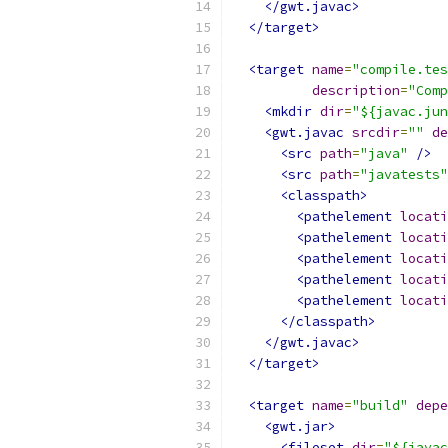
</gwt.javac>
</target>
<target
name
=
"compile.tes
description
=
"Comp
<mkdir
dir
=
"${javac.jun
<gwt.javac
srcdir
=
""
de
<src
path
=
"java"
/>
<src
path
=
"javatests"
<classpath>
<pathelement
locati
<pathelement
locati
<pathelement
locati
<pathelement
locati
<pathelement
locati
</classpath>
</gwt.javac>
</target>
<target
name
=
"build"
depe
<gwt.jar>
<fileset
dir
=
"${javac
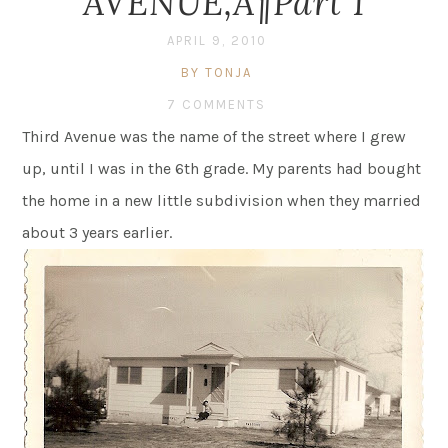
AVENUE‚Ä¶Part 1
APRIL 9, 2010
BY TONJA
7 COMMENTS
Third Avenue was the name of the street where I grew
up, until I was in the 6th grade. My parents had bought
the home in a new little subdivision when they married
about 3 years earlier.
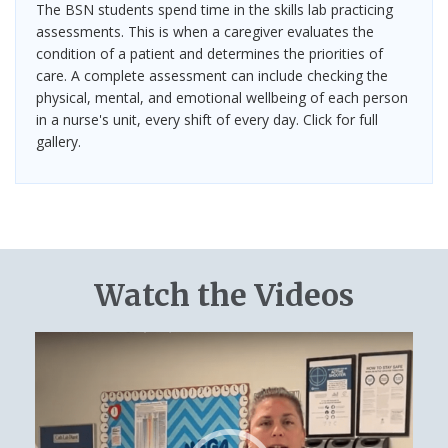
The BSN students spend time in the skills lab practicing
assessments. This is when a caregiver evaluates the
condition of a patient and determines the priorities of
care. A complete assessment can include checking the
physical, mental, and emotional wellbeing of each person
in a nurse's unit, every shift of every day. Click for full
gallery.
Watch the Videos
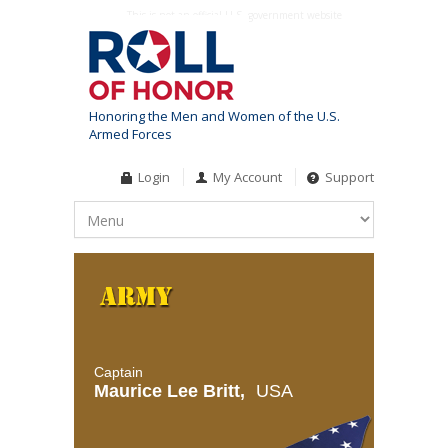
This is not an official U.S. government website
Honoring the Men and Women of the U.S.
Armed Forces
Login
My Account
Support
Captain
Maurice Lee Britt,
USA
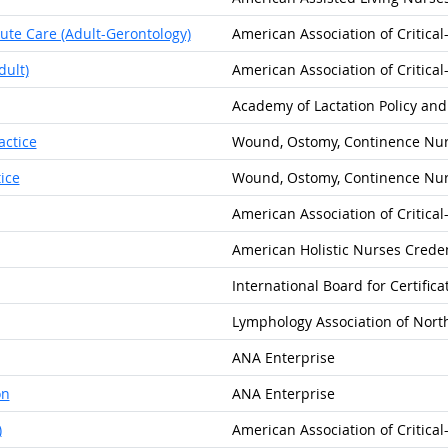
cute Care (Adult-Gerontology)
American Association of Critica
dult)
American Association of Critica
Academy of Lactation Policy and
actice
Wound, Ostomy, Continence Nurs
ice
Wound, Ostomy, Continence Nurs
American Association of Critica
American Holistic Nurses Creden
International Board for Certific
Lymphology Association of Nort
ANA Enterprise
on
ANA Enterprise
)
American Association of Critica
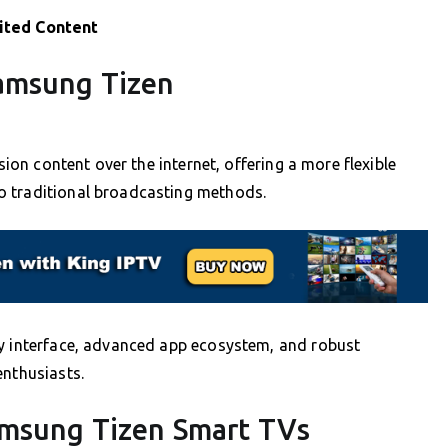
ited Content
amsung Tizen
sion content over the internet, offering a more flexible
o traditional broadcasting methods.
ly interface, advanced app ecosystem, and robust
enthusiasts.
amsung Tizen Smart TVs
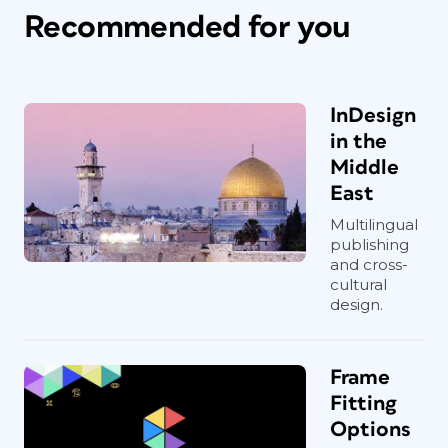
Recommended for you
InDesign
in the
Middle
East
Multilingual
publishing
and cross-
cultural
design.
Frame
Fitting
Options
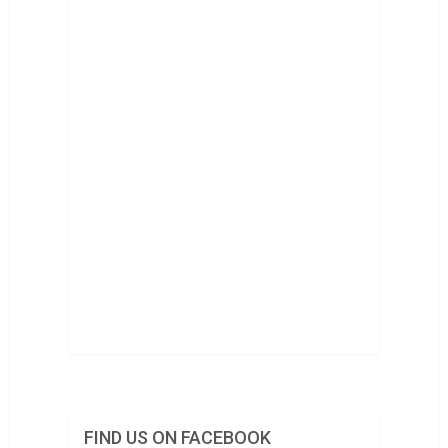
FIND US ON FACEBOOK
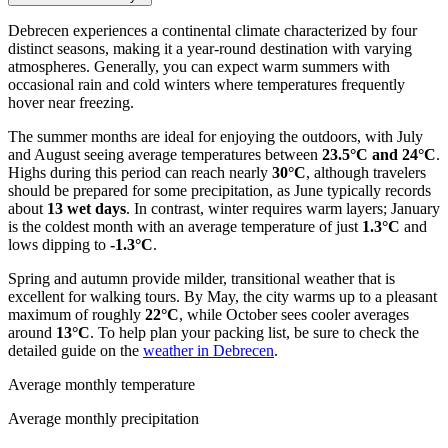
Debrecen experiences a continental climate characterized by four
distinct seasons, making it a year-round destination with varying
atmospheres. Generally, you can expect warm summers with
occasional rain and cold winters where temperatures frequently
hover near freezing.
The summer months are ideal for enjoying the outdoors, with July
and August seeing average temperatures between
23.5°C and 24°C
.
Highs during this period can reach nearly
30°C
, although travelers
should be prepared for some precipitation, as June typically records
about
13 wet days
. In contrast, winter requires warm layers; January
is the coldest month with an average temperature of just
1.3°C
and
lows dipping to
-1.3°C
.
Spring and autumn provide milder, transitional weather that is
excellent for walking tours. By May, the city warms up to a pleasant
maximum of roughly
22°C
, while October sees cooler averages
around
13°C
. To help plan your packing list, be sure to check the
detailed guide on the
weather in Debrecen
.
Average monthly temperature
Average monthly precipitation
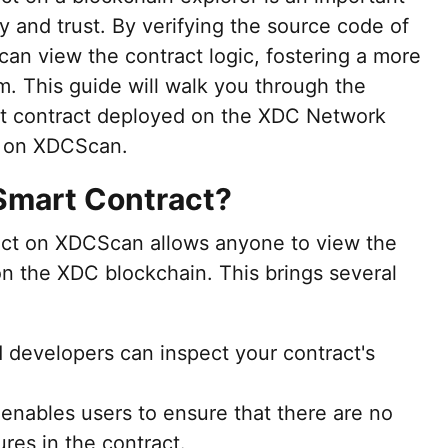
y and trust. By verifying the source code of
can view the contract logic, fostering a more
. This guide will walk you through the
art contract deployed on the XDC Network
N on XDCScan.
Smart Contract?
ract on XDCScan allows anyone to view the
n the XDC blockchain. This brings several
 developers can inspect your contract's
 enables users to ensure that there are no
ures in the contract.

[Task directions]: A bare number is the whole answer: how many lines in the listing hold the string "when".

[Task answer]: 2